There is no mention of the bruised hands described by Delo’s daughter.

In its answer to Galland’s amended complaint, the hospital said it has a policy for determining patient deaths and denied it was not followed.

No explanation of Delo’s injuries was provided.

“Defendants deny any allegations of liability or causality,” it said.

In the motion for summary judgment, OMC argues that a forensic pathologist who examined Delo determined she died from arteriosclerotic cardiovascular disease and classified her death as natural.

“He also found that no traumatic injury including the injury to her nose contributed to her death and that her nose and eye injuries could have occurred postmortem,” according to the motion for summary judgment.

According to the hospital’s motion, Delo was brought to the hospital Feb. 5, 2017. By Feb. 9, Delo was “largely unresponsive,” it said.

On Feb. 11 she was given morphine after appearing to be in pain and lorazepam after she began yelling and flailing her arms, it said.

She was put under Tiruneh’s care Feb. 13.

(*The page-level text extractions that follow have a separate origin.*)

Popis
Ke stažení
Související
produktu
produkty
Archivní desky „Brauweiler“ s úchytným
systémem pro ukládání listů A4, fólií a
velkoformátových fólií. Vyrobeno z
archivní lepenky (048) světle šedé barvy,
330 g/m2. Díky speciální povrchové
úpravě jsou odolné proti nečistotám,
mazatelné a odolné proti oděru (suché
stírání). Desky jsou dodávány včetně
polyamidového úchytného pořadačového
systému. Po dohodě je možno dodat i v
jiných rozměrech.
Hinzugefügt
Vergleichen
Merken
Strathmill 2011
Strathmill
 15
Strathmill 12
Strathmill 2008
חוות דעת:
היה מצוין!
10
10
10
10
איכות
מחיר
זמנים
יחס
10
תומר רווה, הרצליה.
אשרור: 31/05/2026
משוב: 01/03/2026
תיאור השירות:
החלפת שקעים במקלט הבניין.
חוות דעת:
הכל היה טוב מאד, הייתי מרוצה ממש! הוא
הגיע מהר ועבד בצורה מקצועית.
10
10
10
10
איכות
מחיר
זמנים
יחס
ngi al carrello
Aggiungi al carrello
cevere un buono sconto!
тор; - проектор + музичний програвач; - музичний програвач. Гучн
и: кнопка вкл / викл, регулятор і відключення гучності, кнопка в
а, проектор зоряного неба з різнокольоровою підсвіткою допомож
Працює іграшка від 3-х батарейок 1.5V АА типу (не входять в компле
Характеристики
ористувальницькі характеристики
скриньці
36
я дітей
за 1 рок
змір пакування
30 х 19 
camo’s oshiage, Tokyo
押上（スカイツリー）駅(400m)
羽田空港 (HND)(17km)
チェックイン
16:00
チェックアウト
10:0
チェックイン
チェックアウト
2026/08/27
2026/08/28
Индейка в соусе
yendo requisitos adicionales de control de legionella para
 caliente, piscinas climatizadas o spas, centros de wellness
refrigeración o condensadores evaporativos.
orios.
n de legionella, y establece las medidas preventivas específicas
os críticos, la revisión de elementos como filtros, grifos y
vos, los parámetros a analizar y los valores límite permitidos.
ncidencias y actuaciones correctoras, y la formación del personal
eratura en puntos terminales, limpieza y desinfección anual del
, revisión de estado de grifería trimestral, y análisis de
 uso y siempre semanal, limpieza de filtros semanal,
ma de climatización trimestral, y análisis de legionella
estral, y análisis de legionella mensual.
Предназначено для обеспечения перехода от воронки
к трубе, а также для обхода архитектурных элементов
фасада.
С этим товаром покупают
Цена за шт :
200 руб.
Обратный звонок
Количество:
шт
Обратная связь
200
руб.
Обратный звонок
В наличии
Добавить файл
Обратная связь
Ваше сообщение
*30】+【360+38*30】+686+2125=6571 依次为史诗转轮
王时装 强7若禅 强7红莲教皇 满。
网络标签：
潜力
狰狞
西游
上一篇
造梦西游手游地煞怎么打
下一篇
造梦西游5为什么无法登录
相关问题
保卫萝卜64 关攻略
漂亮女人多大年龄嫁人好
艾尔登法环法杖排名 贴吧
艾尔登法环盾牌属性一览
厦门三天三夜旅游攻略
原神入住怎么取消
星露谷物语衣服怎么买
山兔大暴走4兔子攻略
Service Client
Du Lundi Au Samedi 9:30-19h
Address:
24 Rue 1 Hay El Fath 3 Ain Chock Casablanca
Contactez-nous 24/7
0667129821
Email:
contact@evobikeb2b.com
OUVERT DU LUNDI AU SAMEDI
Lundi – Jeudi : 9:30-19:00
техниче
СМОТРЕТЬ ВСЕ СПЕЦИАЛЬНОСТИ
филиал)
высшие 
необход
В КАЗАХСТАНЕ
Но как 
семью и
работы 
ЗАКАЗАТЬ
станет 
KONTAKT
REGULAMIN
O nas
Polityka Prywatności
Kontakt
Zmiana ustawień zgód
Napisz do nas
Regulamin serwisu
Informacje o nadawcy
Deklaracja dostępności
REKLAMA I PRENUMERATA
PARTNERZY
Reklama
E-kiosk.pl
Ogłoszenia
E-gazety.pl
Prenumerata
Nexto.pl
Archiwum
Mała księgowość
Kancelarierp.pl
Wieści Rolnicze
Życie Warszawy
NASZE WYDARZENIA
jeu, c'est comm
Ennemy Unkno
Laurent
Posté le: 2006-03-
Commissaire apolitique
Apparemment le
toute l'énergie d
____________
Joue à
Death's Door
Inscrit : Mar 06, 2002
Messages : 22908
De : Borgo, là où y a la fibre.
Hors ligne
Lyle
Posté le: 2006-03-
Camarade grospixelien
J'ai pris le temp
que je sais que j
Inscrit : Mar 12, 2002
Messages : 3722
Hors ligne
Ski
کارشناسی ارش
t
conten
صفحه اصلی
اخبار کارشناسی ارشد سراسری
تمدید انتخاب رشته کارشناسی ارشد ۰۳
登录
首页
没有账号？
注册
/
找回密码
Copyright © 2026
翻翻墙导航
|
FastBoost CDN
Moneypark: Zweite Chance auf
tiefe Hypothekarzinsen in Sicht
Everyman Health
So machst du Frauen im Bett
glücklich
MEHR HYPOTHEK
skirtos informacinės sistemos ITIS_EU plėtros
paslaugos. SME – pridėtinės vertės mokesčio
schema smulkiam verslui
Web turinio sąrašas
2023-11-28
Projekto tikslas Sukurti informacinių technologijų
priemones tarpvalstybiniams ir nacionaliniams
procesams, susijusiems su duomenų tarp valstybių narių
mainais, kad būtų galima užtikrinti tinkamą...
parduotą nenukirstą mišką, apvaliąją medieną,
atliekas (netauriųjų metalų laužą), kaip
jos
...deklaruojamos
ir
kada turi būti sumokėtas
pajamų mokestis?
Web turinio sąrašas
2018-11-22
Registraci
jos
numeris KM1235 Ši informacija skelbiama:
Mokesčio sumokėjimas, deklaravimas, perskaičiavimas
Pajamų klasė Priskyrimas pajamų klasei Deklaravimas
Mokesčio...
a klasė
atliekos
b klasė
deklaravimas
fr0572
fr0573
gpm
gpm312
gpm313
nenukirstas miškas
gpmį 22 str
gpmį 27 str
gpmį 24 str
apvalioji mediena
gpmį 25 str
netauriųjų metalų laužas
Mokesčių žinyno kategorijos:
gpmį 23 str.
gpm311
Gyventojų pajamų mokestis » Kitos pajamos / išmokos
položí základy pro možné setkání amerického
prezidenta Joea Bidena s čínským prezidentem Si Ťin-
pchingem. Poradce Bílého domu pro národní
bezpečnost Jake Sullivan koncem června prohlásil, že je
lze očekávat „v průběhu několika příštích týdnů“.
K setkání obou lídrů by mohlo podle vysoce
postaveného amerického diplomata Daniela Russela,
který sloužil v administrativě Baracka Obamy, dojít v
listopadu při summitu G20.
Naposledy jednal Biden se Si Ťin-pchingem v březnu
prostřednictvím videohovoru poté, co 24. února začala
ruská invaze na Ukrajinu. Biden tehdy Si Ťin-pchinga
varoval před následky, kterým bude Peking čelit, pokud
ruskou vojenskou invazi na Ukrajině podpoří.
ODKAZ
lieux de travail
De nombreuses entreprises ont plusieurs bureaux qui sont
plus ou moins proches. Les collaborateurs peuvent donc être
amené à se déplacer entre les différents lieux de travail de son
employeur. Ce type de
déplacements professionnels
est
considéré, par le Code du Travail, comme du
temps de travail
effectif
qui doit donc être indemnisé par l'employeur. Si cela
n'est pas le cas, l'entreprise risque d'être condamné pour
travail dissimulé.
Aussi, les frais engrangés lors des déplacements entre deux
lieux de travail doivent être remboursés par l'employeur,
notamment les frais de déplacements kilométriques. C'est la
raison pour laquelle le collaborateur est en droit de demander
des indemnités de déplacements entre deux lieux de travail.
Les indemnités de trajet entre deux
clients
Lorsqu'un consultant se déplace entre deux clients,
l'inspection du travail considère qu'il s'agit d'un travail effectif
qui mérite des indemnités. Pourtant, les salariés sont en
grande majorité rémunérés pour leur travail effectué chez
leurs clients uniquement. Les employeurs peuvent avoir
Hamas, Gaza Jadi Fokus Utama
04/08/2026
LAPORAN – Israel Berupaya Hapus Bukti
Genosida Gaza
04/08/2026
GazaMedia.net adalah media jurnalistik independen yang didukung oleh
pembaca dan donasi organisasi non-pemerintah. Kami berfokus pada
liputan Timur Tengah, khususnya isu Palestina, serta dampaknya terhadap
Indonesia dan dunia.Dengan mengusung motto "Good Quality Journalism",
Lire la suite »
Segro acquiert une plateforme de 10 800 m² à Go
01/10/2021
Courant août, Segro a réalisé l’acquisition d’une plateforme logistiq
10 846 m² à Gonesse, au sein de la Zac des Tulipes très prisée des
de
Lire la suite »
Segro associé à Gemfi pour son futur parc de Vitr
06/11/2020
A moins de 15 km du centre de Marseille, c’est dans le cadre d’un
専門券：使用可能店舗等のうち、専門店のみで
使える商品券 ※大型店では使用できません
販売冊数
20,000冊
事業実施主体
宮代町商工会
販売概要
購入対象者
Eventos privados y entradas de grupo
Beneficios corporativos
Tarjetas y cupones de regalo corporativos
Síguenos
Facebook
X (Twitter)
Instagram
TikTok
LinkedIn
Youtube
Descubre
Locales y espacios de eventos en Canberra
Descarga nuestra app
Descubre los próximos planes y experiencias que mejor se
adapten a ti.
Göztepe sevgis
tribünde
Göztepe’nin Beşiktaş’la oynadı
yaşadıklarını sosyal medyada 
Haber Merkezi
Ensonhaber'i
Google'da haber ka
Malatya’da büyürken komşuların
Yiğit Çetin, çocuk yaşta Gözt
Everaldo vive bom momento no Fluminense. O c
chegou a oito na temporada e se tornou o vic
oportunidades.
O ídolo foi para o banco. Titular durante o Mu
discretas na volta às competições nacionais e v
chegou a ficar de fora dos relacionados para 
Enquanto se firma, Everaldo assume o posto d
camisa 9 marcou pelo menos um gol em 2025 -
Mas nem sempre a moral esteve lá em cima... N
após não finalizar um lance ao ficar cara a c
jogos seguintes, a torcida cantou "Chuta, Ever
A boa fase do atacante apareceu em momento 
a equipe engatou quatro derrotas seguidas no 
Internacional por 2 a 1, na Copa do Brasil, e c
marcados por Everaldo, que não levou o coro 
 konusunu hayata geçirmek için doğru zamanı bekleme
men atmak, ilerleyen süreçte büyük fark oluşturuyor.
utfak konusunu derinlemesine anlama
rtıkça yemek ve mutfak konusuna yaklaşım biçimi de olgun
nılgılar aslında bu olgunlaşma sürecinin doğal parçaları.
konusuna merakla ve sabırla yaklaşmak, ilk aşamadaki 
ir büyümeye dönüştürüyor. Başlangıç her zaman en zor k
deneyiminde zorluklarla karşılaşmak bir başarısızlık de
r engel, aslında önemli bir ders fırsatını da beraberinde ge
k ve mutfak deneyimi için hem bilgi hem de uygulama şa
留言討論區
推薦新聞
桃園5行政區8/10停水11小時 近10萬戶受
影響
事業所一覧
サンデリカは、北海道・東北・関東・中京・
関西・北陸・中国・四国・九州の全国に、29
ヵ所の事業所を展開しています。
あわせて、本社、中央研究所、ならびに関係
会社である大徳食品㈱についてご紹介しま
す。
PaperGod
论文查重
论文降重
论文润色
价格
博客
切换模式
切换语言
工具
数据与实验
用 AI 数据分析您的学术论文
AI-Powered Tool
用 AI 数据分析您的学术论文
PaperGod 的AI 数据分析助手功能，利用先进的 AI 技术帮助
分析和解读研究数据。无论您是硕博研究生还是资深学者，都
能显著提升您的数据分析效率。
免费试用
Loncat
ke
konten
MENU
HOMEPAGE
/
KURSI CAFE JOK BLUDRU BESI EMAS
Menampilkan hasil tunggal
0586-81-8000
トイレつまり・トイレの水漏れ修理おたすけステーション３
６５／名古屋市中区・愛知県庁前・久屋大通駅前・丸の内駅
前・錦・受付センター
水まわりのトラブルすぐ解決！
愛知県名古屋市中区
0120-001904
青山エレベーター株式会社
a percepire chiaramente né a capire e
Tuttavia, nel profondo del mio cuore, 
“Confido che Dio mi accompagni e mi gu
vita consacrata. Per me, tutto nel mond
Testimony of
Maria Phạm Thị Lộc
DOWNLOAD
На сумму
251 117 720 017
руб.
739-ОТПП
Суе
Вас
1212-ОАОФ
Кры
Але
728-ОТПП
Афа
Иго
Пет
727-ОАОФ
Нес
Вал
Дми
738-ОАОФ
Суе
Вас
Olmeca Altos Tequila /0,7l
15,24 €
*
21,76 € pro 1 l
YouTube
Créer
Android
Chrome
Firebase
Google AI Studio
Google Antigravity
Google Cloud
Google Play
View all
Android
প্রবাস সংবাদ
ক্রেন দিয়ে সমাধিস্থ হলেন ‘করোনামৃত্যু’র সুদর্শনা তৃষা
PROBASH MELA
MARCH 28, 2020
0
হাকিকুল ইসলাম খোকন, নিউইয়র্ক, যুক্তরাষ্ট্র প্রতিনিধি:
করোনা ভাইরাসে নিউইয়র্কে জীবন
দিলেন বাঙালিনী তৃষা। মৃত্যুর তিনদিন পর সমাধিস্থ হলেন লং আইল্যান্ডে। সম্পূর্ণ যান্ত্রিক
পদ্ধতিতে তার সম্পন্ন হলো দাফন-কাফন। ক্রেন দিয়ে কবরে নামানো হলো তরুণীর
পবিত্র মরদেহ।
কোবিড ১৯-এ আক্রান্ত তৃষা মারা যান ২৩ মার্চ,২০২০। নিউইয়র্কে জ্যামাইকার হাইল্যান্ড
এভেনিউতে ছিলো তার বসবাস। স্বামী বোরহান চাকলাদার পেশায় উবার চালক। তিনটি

“On Feb. 15, after several days of being neurologically unresponsive, Ms. Delo succumbed to her long list of health problems and was pronounced dead at 16:30 by Karen S. Tyler, R.N.”

Galland is seeking unspecified damages for funeral expenses, lost income, the cost of the lawsuit and fees as allowed by law.

“OMC has full coverage under its liability policy and the insurance company is covering all expenses,” hospital spokeswoman Bobby Beeman said in a Jan. 6 email.